Friday, July 3, 2015

morning porn dream

we're in the garage.  on the couch.  in the garage.  that is there.

but we met on the plane.  "i'm going around the world."

"i'm going home."

"can i visit?"

"sure?"

we're there, on the couch, i'm closer to the house, she's toward the street.

"i don't even know you're name."

"samantha, you surely do?"

"no?"

"katja" she says, the german accent explicit to my ear.

"katja."  i repeat.  remembering something from somewhere.

she sits up, twists, falls down.

i'm buried under her, and i feel her arms wrap around my body, pulling me closer.  "what was that?"

the garage door slides down.  the guy who does...stuff?  rests a bike under the door to prop it open a few feet from the floor.  "something's happened."

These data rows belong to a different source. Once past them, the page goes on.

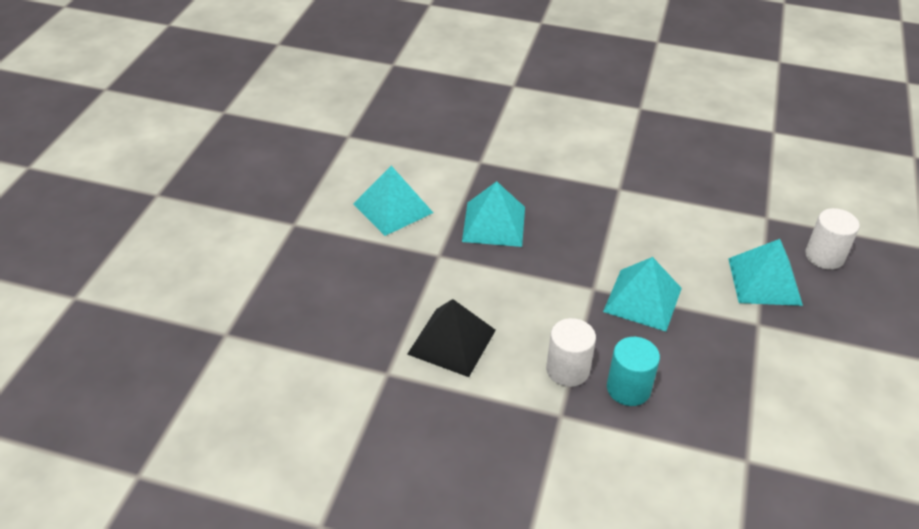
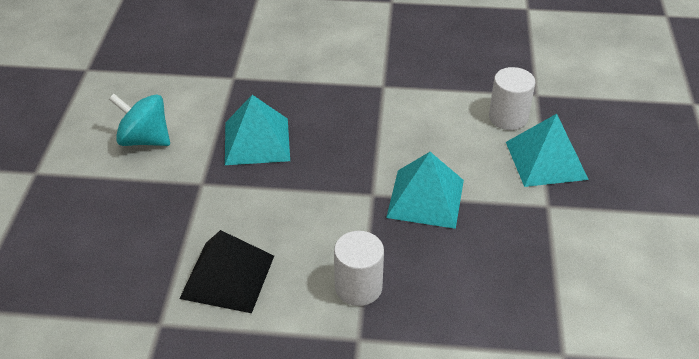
camera: 10 degrees left, 0 degrees up
(393, 208) = (144, 140): turquoise pyramid -> turquoise spinning top
(628, 389) = (426, 297): turquoise cylinder -> none
(824, 256) = (600, 126): white cylinder -> white cylinder (508, 117)

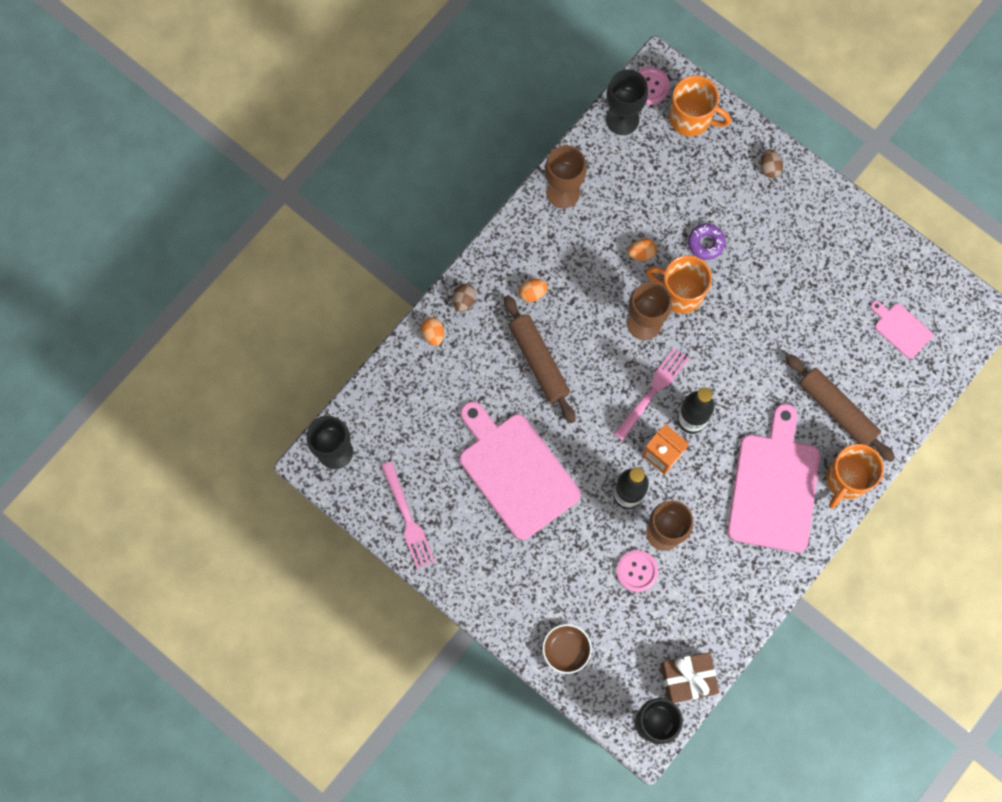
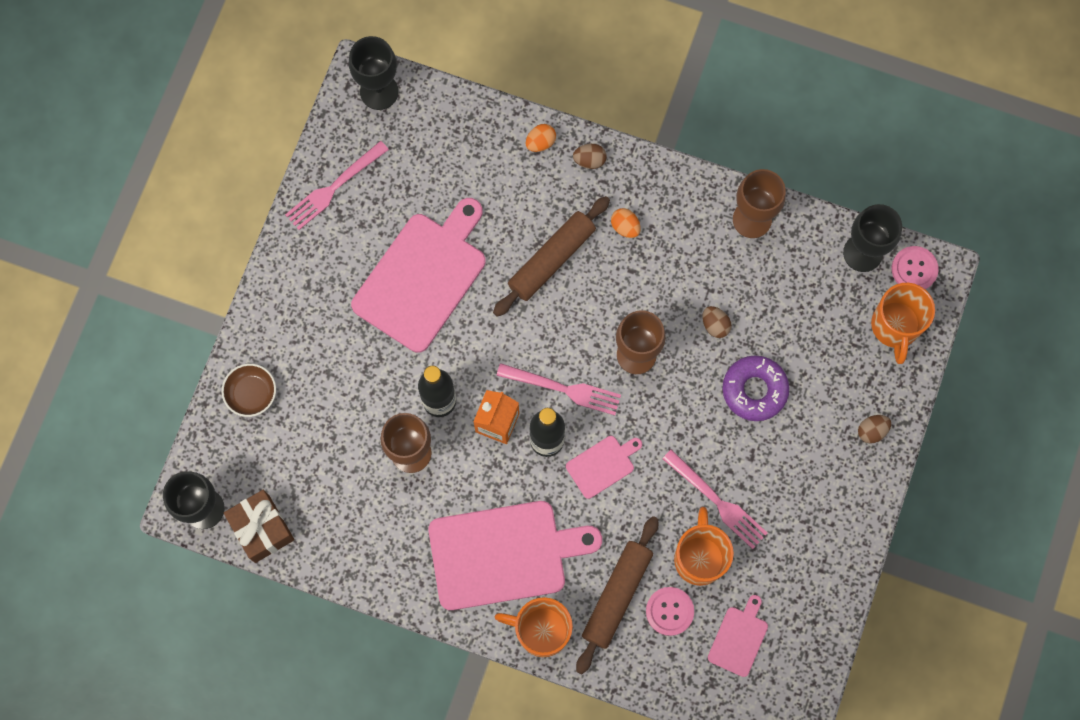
camera: 70 degrees right, 0 degrees up
(637, 571) = (359, 438): pink button -> pink button (669, 611)
(641, 253) = (715, 325): orange egg -> brown egg
(680, 293) = (686, 381): orange mug -> orange mug (699, 558)
(706, 243) = (754, 390): purple donut -> purple donut, size x1.51
(727, 383) = (602, 465): none -> pink cutting board
(787, 304) = (718, 502): none -> pink fork

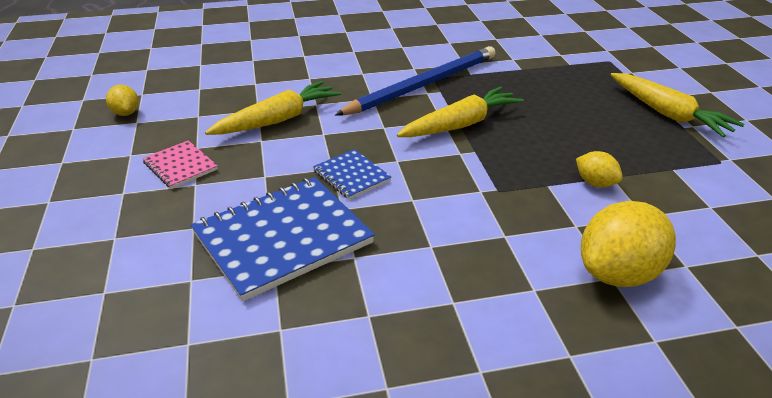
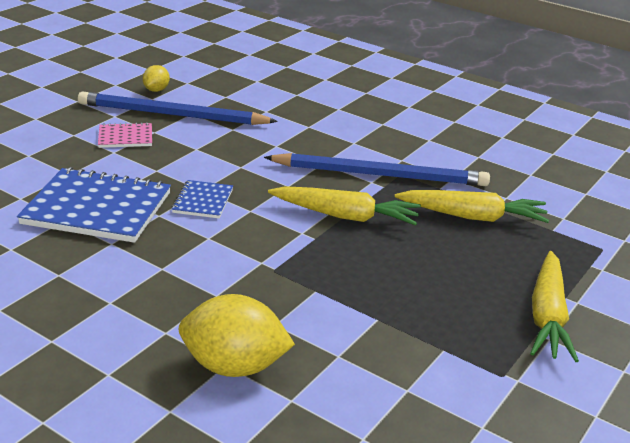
camera: 45 degrees right, 5 degrees down
(180, 166) = (125, 137): pink notebook -> pink notebook turned 75 degrees clockwise
(183, 125) = (172, 115): none -> blue pencil
(277, 120) = (231, 142): yellow carrot -> yellow carrot (472, 216)
(595, 183) = (353, 313): yellow lemon -> none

a bunch of cats flood into the garage.

katja slinks up onto a perch next to the couch, back arched against the gunshots we're aware of outside.

i gasp, and feel her paw at my face from behind me.

--

and then i wake up, worried about my dear katja.  i hope we share a dream again, as i think we've done in the past.


Thursday, July 2, 2015

hah.

sorry for being dumb.  a lot of sorries on that front.

sorry if i send a drunk email that is super weird and super out of the blue.  not sure if it was a drunk email?  here's the flow chart:


  1. did you get an email from me?
    1. it was a drunk email.  probably should throw it away.
"no, but sammy, it's all ok, you're not dumb!"

yes i am.  i am super dumb, and i paste over my insecurities with a lot of alcohol.  which is stupid, because you can't fucking paste shit with alcohol.  

"hey, let's stick these things together!"  
"great idea! let's use a liquid that actively resists sticky shit!"  
"brilliant!"

i wish i could try harder than i do, but trying hard is hard, and failing at something hard doesn't hurt any less than failing at something simple.  it's way easier to be like "hey, let's drink less" and then fuck that up.  you get that feeling in your brain telling you how "gorss" you are, and that you're such a "dumb bich".

ha ha ha, anxiety!  you've fallen into my trap of "get anxiety so fucking drunk she pees herself, because it's super hard to make me feel bad when you've got wet underwear"!

but not really, because anxiety is still me, and when anxiety is all "gots to pee," i make sure we both get there in time.  mostly because i have no clue how you fix a pee soaked bed.

so, what i think i'm saying is "i'm drunk again, as usual" and "i'm sorry that i've pulled you in to my crazy world."  i am going to try super hard to get stories out this long weekend.  i might fuck it up and fail, but i am going to try.